A Place to be Safe

One of the articles in Generation NExT (IC#43)
Originally published in Winter 1995/96 on page 25
Copyright (c)1995, 1997 by Context Institute

Children’s Express reporters Osiris Adorno and Chrystal Dunbar interviewed Linda, 17, in this article excerpted from the Children’s Express book, Kids’ Voices Count. They describe Linda as "of Hispanic descent, light-skinned. Her hair was pulled back and she dressed in the regular hip hop clothes that teenagers wear today – baggy pants, nice shirt, earrings."

I’ve lived in Bridgeport all my life. I live on the east side, and that’s, like, the worst part. I live in a condominium complex across the street from the projects. Half the murders in the city of Bridgeport happen within, like, a five-block radius of my house.

I used to get scared at first. I used to be, like, "Oh my God!" and try to run inside and stuff. But it just gets to the point where you just don’t care. I work on a lot of youth groups to try and hopefully solve this problem, but when it’s right in front of you, you gotta just do your best to pretend it’s not happening, ’cause if you get in the middle, you don’t know what’s gonna happen.

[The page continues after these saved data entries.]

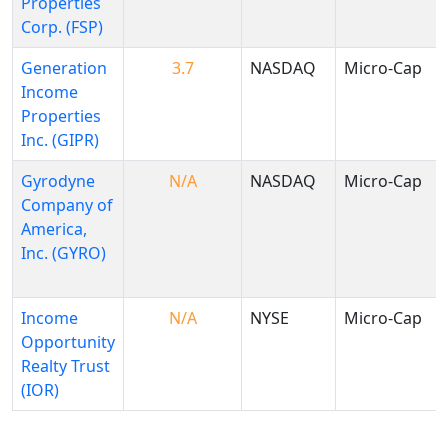
Properties
Corp. (FSP)
Generation
3.7
NASDAQ
Micro-Cap
Income
Properties
Inc. (GIPR)
Gyrodyne
N/A
NASDAQ
Micro-Cap
Company of
America,
Inc. (GYRO)
Income
N/A
NYSE
Micro-Cap
Opportunity
Realty Trust
(IOR)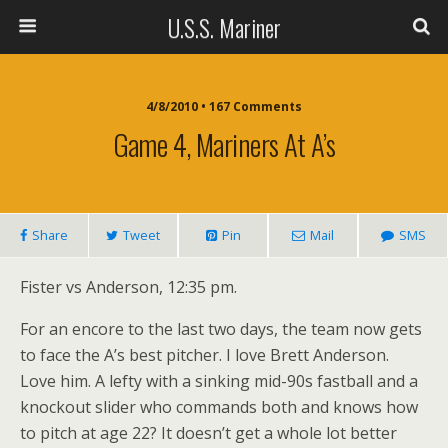
U.S.S. Mariner
4/8/2010 • 167 Comments
Game 4, Mariners At A’s
Share
Tweet
Pin
Mail
SMS
Fister vs Anderson, 12:35 pm.
For an encore to the last two days, the team now gets
to face the A’s best pitcher. I love Brett Anderson.
Love him. A lefty with a sinking mid-90s fastball and a
knockout slider who commands both and knows how
to pitch at age 22? It doesn’t get a whole lot better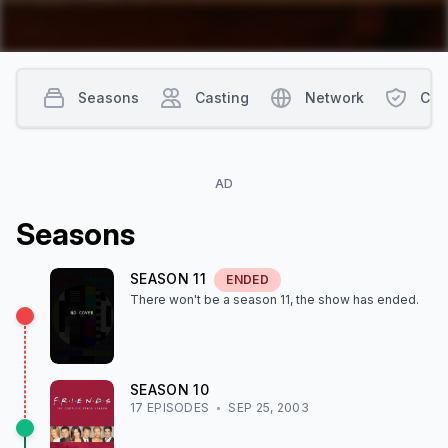
Seasons
Casting
Network
Con
AD
Season
s
SEASON
11
ENDED
There won't be a season
11
, the show
has ended
.
SEASON
10
17
EPISODE
S
SEP 25, 2003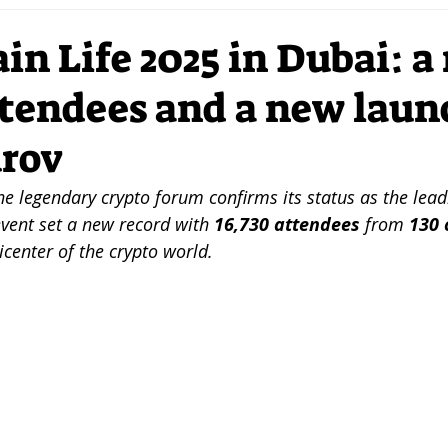
ation
DLT
VC
Investors
Strategy
Mar
in Life 2025 in Dubai: a
ttendees and a new laun
I
Mobility
Sustainability
Futurism
Entrep
urov
Crypto
Network
NFTs
DigitalArt
DSR
he legendary crypto forum confirms its status as the lead
event set a new record with 
16,730 attendees
 from 
130 
center of the crypto world.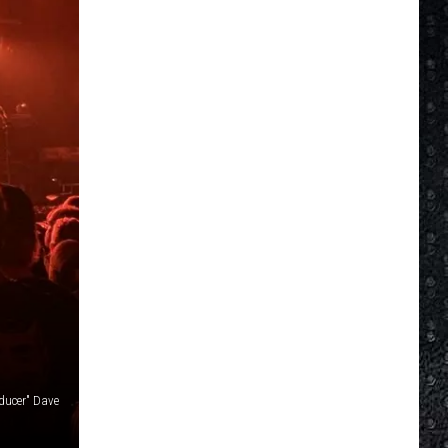
ducer" Dave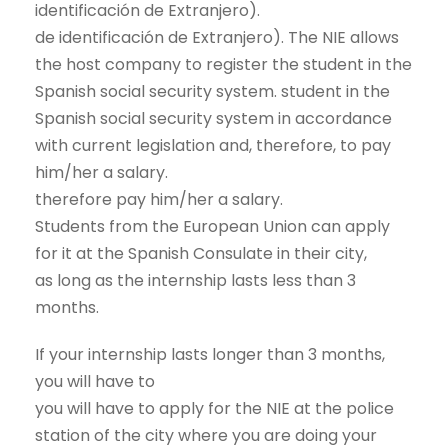
identificación de Extranjero).
de identificación de Extranjero). The NIE allows
the host company to register the student in the
Spanish social security system. student in the
Spanish social security system in accordance
with current legislation and, therefore, to pay
him/her a salary.
therefore pay him/her a salary.
Students from the European Union can apply
for it at the Spanish Consulate in their city,
as long as the internship lasts less than 3
months.
If your internship lasts longer than 3 months,
you will have to
you will have to apply for the NIE at the police
station of the city where you are doing your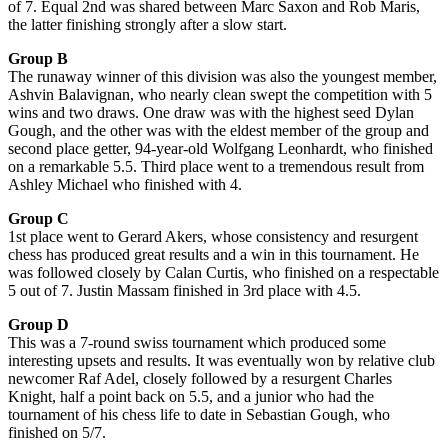
of 7. Equal 2nd was shared between Marc Saxon and Rob Maris,
the latter finishing strongly after a slow start.
Group B
The runaway winner of this division was also the youngest member,
Ashvin Balavignan, who nearly clean swept the competition with 5
wins and two draws. One draw was with the highest seed Dylan
Gough, and the other was with the eldest member of the group and
second place getter, 94-year-old Wolfgang Leonhardt, who finished
on a remarkable 5.5. Third place went to a tremendous result from
Ashley Michael who finished with 4.
Group C
1st place went to Gerard Akers, whose consistency and resurgent
chess has produced great results and a win in this tournament. He
was followed closely by Calan Curtis, who finished on a respectable
5 out of 7. Justin Massam finished in 3rd place with 4.5.
Group D
This was a 7-round swiss tournament which produced some
interesting upsets and results. It was eventually won by relative club
newcomer Raf Adel, closely followed by a resurgent Charles
Knight, half a point back on 5.5, and a junior who had the
tournament of his chess life to date in Sebastian Gough, who
finished on 5/7.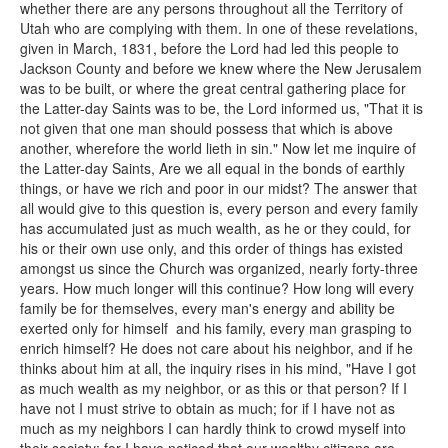
whether there are any persons throughout all the Territory of
Utah who are complying with them. In one of these revelations,
given in March, 1831, before the Lord had led this people to
Jackson County and before we knew where the New Jerusalem
was to be built, or where the great central gathering place for
the Latter-day Saints was to be, the Lord informed us, "That it is
not given that one man should possess that which is above
another, wherefore the world lieth in sin." Now let me inquire of
the Latter-day Saints, Are we all equal in the bonds of earthly
things, or have we rich and poor in our midst? The answer that
all would give to this question is, every person and every family
has accumulated just as much wealth, as he or they could, for
his or their own use only, and this order of things has existed
amongst us since the Church was organized, nearly forty-three
years. How much longer will this continue? How long will every
family be for themselves, every man's energy and ability be
exerted only for himself and his family, every man grasping to
enrich himself? He does not care about his neighbor, and if he
thinks about him at all, the inquiry rises in his mind, "Have I got
as much wealth as my neighbor, or as this or that person? If I
have not I must strive to obtain as much; for if I have not as
much as my neighbors I can hardly think to crowd myself into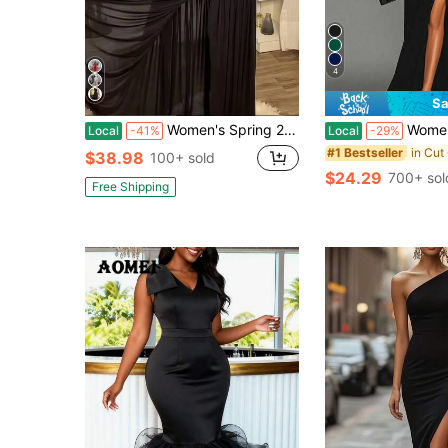
4
Sa
Women's Spring 2026 New Solid Color Sleeveless Slanted Collar Pleated Slim Split Long Dress
Women's Sleeveless Backless Black Sl
Local
-41%
Local
-29%
#1 Bestseller
$38.98
100+ sold
$24.29
700+ sol
Free Shipping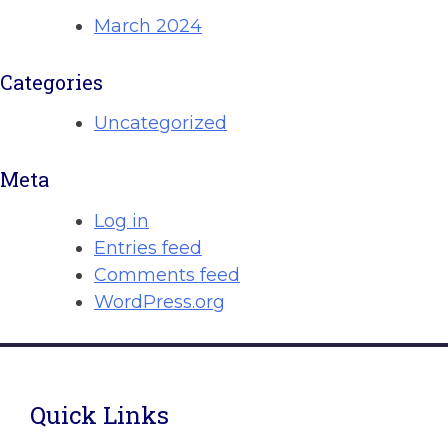
March 2024
Categories
Uncategorized
Meta
Log in
Entries feed
Comments feed
WordPress.org
Quick Links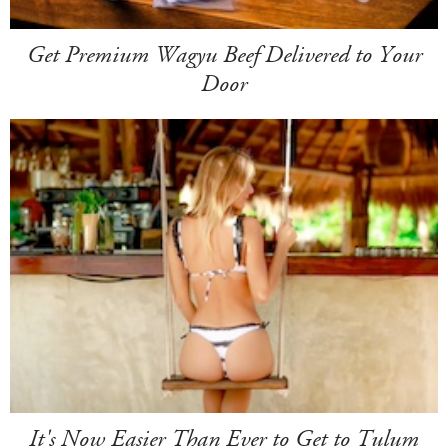
Get Premium Wagyu Beef Delivered to Your
Door
It's Now Easier Than Ever to Get to Tulum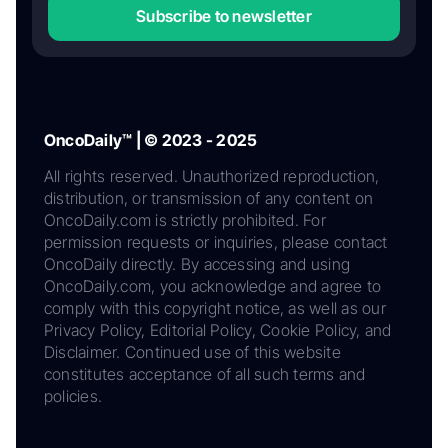
Subscribe to newsletter
OncoDaily™ | © 2023 - 2025
All rights reserved. Unauthorized reproduction,
distribution, or transmission of any content on
OncoDaily.com is strictly prohibited. For
permission requests or inquiries, please contact
OncoDaily directly. By accessing and using
OncoDaily.com, you acknowledge and agree to
comply with this copyright notice, as well as our
Privacy Policy, Editorial Policy, Cookie Policy, and
Disclaimer. Continued use of this website
constitutes acceptance of all such terms and
policies.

A lot of kids think that the only way they can defend themselves or fit in this type of neighborhood, is to act the same and to be like everyone else. If being violent is the only way you’re going to survive, then you’re gonna learn it to survive.

My mother tries to keep me inside all the time, "Oh no, you can’t go out," and dah, dah, dah. It’s a hassle every time I want to leave the house.

I’m stubborn and I don’t care. It could be someone on my street getting shot, and if I want to go out, I’m gonna find a way to go out, because I’m not gonna be stuck inside my house.

The scariest thing that’s ever happened to me was when I was walking home from school one day. Me and my friend tend to miss the bus a lot. One day, neither one of us had enough money for both of us to get on the bus, so we decided to just walk home.

When I walk home I have to walk through a section that’s starting to get almost as bad as where I live. It was, like, 2:30 in the afternoon, and some kid had a gun. He looked like he was maybe 13 or 14 years old. This is two blocks away from my school, one block away from an elementary school.

The guy was with two other people, and he was trying to show off to his friends. And then, when I was walking, he pointed the gun towards me. And I looked over and he was just looking at me. He had the gun pointed and I just kept walking like, "Oh, God, I hope nothing happens."

And all his friends were like, "Don’t point it at her, don’t point it at her. It’s gonna go off, it’s gonna go off."

And I was like, "Oh my God, oh my God." So many thoughts are racing through my head, but my first thought was, "Just keep going and act like nothing’s happening."

But when I got home I cried and I cried and I cried. I was like, "Oh my God, I could have been dead."

Living in my neighborhood has made me angry and resentful. Sometimes I get so upset that I’ll just sit down in my room and start crying. Sometimes I feel like, "Why do I have to live this way?"

And it just made me really resentful of how the government is not really trying to do anything about it. It seems like no one cares. I hate to sound racial about it, but it seems no one cares because it’s happening to blacks and Hispanics. The area that I live in is predominantly black and Hispanic.

Before, when I was younger, I was a little more open-minded, because I used to live in a different part of town where it wasn’t as bad. So I think I was more apt to see the good in everyone.

But now, where I live, it’s made me more narrow-minded. It feels like sometimes I have a chip on my shoulder.

I think the government needs to start working with kids in schools when they’re younger – teach them violence prevention and conflict resolution – not wait until a kid is 16, has been arrested for murder, and then try and rehabilitate him in a juvenile hall or something.

I don’t think that money is just the answer. We need to be innovative and creative to try and get kids off the streets and back in school where they need to be.

We need adults that are responsible – that are accountable to us. I would get a lot of youth participation in how that money’s going to get divvied up, and make sure it goes to agencies that are actually taking the time to listen to the youth.

And I would get more recreation; more teachers and people to give self-esteem classes; centers that are open for kids to go in after dark because there’s nothing else around. I think the kids need to have a place to feel safe. And they need to feel wanted.

The best thing that ever happened to me was having my mom’s support. And just having the life that I have. I mean, it’s bad and everything, and sometimes I wish I didn’t have it, but it’s made me the person that I am. It’s made me become more aware of what’s going on around me.